Of course. But I'm not sure how much insight is needed in terms of delving into what happened in childhood as much as him realizing that what he is doing is simply avoidance/fear of intimacy. If he can admit that, it would be a great start. Why he has a fear of intimacy is interesting but I don't think vital to fixing the problem. The psychoanalysis viewpoint has shown that one does not spontaneously cure oneself with this newfound knowledge/insight of FOO. In fact, it often can make things worse because people can start to feel victimized, traumatized, etc about their early life experiences. And then staying in that mental place is simply another form of avoidance. Not dealing with the here and now. So I see your points, but what does that solve? Many people could use this newfound FOO insight and say "see, this is why I am the person I am. A,b,c, happened to me so I am who I am. That's my personality. Deal with it." Maybe your W is doing such things. I think putting the problems (fear of intimacy, for instance) in the terms of behaviors instead of personality traits born out of FOO makes the issues much easier to handle and thus attack head on. Sometimes a good dose of reality (what would life be like without my spoues) for instance, often in combination with some good meds, can be enough to jumpstart the healing process. It was in my case.
Yes, I think this is more like what is happening in my relationship too. Only I would definitely say that it is my H's way of getting my attention. My whole way of being is some version of "distracted fantasy land" and my H has been known to say that the thing he hates most is being ignored. If I try to be objective I would say that both things are true. I tend towards being inattentive and he needs too much attention. Being married to him makes me wish I could be a 19th century woman married to a seafaring man. My life feels much easier when he is out of town with his job.

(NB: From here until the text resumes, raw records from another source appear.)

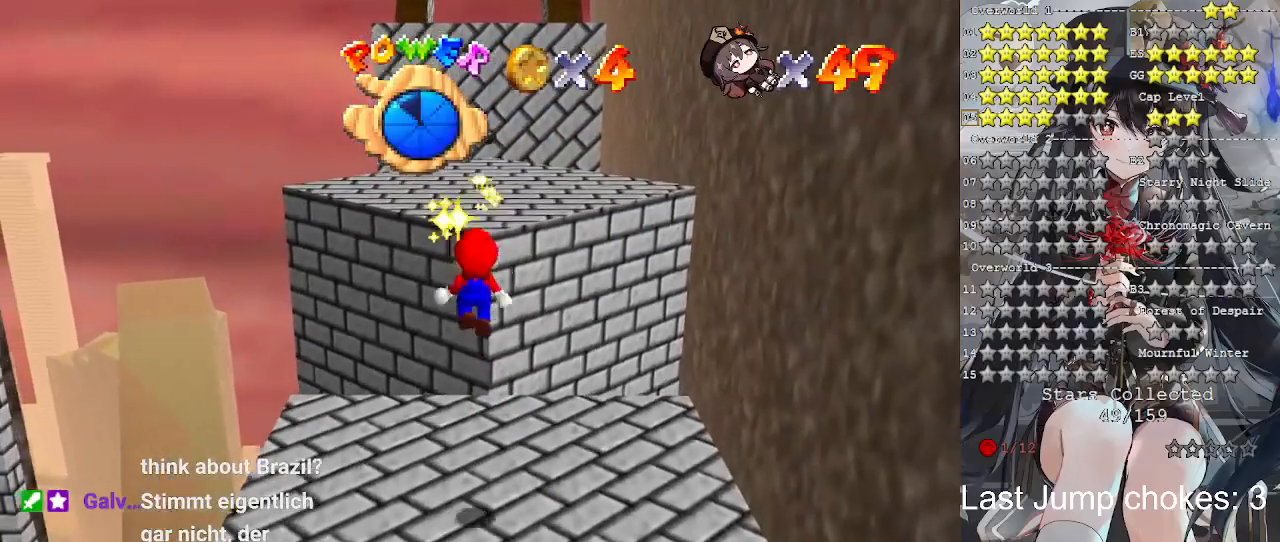
{"buttons": [], "left_stick": "up", "right_stick": "center", "events": [[33, "SQUARE", "down"], [33, "left_stick", "up-left"], [100, "left_stick", "up"], [133, "SQUARE", "up"], [167, "CROSS", "up"]]}
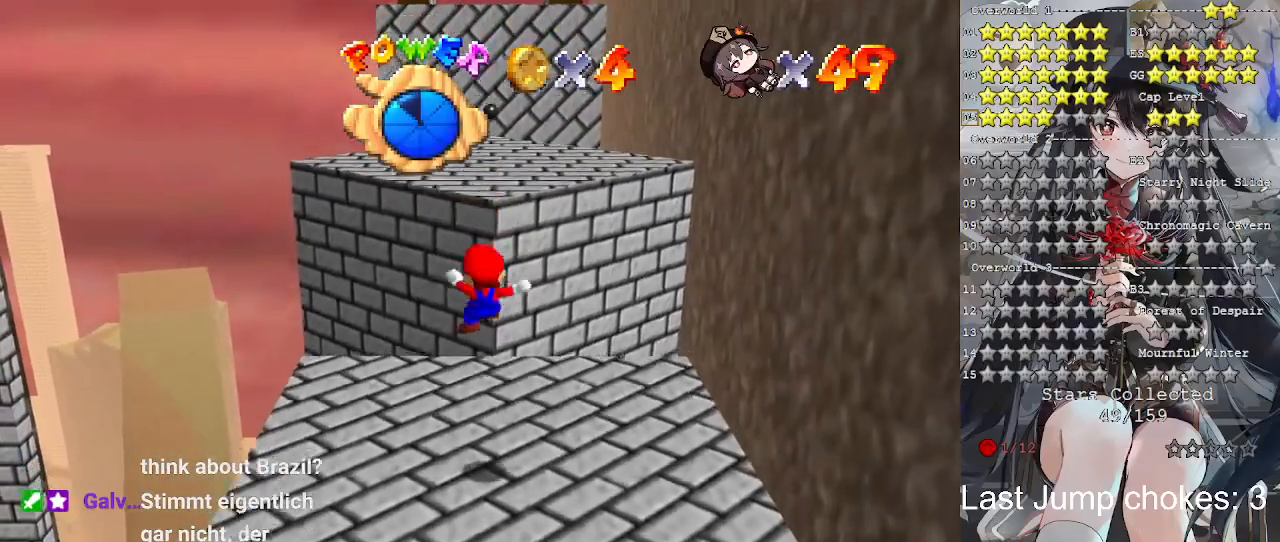
{"buttons": [], "left_stick": "up", "right_stick": "center", "events": [[233, "CROSS", "down"], [333, "CROSS", "up"]]}
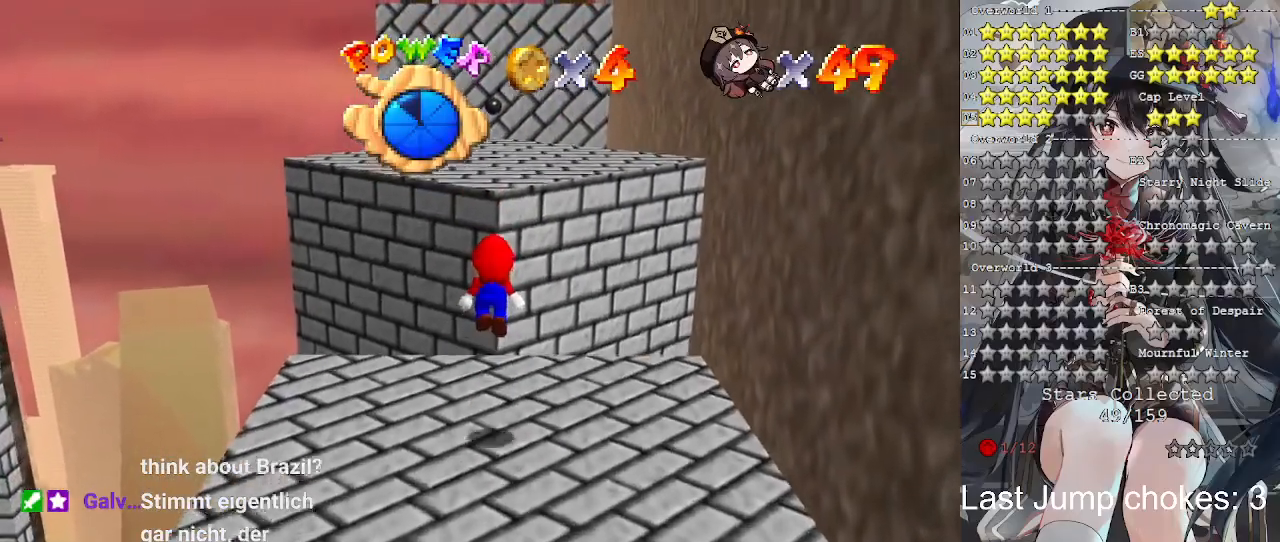
{"buttons": ["CROSS"], "left_stick": "up", "right_stick": "center", "events": [[367, "CROSS", "down"]]}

"Tell me, what is it you plan to do with your one wild and precious life?" - Mary Oliver
Many people could use this newfound FOO insight and say "see, this is why I am the person I am. A,b,c, happened to me so I am who I am. That's my personality. Deal with it."
This is exactly what my H does say. We talk about dysfunctional FOO stuff all the time. Remember he is a Type 4. It is one of his favorite topics of conversation. I can't tell you how many times I have heard him say "Is it any wonder that I am so f*cked up?". We both know exactly why he avoids intimacy. His father was a cold emotionally repressed hard*zz who rarely showed affection and his mother was a super clingy bucket of fusion who tried to get her emotional needs met through her children because her H was unavailable. My H felt like he had no privacy growing up. Also he the second born in between two sisters who are pretty much clones of MsHD in terms of personality which kind of gave him a bad attitude towards women in general. So my H has conflicting needs for a lot of space because of his clingy mother who he doesn't respect and a lot of attention because of his distant father who he does respect.
"Tell me, what is it you plan to do with your one wild and precious life?" - Mary Oliver
One time I brought up the topic of his inability to comfort me in a calm non-confrontational manner. He said "Yeah, I can't help being that way but I can completely understand why you would not want to be with me for that reason.".
"Tell me, what is it you plan to do with your one wild and precious life?" - Mary Oliver
I am trying to empathize with someone who is depressive." It's kind of like trying to empathize with someone who is in a coma
This reminds me of my definition of living with a depressed person... it's like trying to play with a dead dog. No matter how many times you throw the ball, that dog just won't run.